Many of Mr. Bragg’s ideas reflect the move to the left in prosecutorial elections in cities around the country in recent years — a shift that has ushered in a new breed of progressive prosecutor.
Initially the race in Manhattan seemed to follow that pattern, as the majority of the Democratic candidates promoted lenient approaches to certain low-level crimes.
But in recent months, as gun violence has continued to rise in New York City and another leading Democratic candidate, Tali Farhadian Weinstein, has stressed the importance of prosecuting crime, tension has grown between those pushing for leniency and those emphasizing public safety. (As of January, Mr. Bragg had raised more money than anyone other than Ms. Farhadian Weinstein and on Saturday, a racial justice organization, Color of Change, said it would spend $1 million promoting his candidacy.)
Mr. Bragg has found a synthesis, based on his biography, that he hopes will persuade voters.
“People care about both,” he said. “They want civil rights and public safety. Being safe is your first civil right, and we can’t have safety without community trust, which is based on civil rights.”
And so he relies on his record — even when his opponents say it is unflattering. Under pressure from Ms. Lang during last week’s debate, he called the unit that has garnered zero convictions “the most transformative, transparent unit in this space in the history of this country.”
Mr. Bragg has argued that the way his office worked with the victims’ families marked the beginning of a productive alliance between prosecutors and protesters, both pushing for justice. The unit was created after Eric Garner’s death in police custody in 2014; Mr. Bragg has been endorsed by Mr. Garner’s mother, Gwen Carr.

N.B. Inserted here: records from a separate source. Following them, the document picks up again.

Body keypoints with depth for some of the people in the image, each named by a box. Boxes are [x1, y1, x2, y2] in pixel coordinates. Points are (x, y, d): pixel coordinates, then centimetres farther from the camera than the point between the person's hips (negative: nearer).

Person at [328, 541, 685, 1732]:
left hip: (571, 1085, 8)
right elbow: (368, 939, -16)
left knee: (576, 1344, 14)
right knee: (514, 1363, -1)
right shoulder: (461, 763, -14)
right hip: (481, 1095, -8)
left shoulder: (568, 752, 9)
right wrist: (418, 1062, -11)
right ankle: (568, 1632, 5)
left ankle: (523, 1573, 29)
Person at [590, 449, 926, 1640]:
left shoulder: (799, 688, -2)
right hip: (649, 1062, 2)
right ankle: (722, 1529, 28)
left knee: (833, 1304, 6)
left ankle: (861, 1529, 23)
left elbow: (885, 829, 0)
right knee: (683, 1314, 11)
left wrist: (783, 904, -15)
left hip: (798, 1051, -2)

Mr. Small’s brother, Victor Dempsey, said that Mr. Bragg had consulted him throughout the case against Officer Isaacs. He has endorsed Mr. Bragg’s candidacy.
“Alvin has been a tremendous part in my advocacy work and my family’s advocacy work because he kind of gave us the impetus to keep fighting,” he said.
But not all of Mr. Small’s family has backed Mr. Bragg. Victoria Davis, his sister, has endorsed Ms. Lang, who worked as a prosecutor under Mr. Vance.
In a recent conversation, Ms. Davis said that she did not feel Mr. Bragg had done everything he could for her brother, who she said was demonized during the officer’s trial because of a tattoo.
“I think he wasn’t humanized,” she said of her brother.
Mr. Bragg still dwells on the acquittal of Officer Isaacs. He agreed with Ms. Davis that the defense team had successfully dehumanized Mr. Small, transforming him into what Mr. Bragg called a “Black boogeyman,” a tactic that predated the modern criminal justice system.
“The part that is sad is that it works,” he said. “That racial imagery is a tie that binds throughout our history. Ultimately that’s the original sin, and we’ve got to address that.”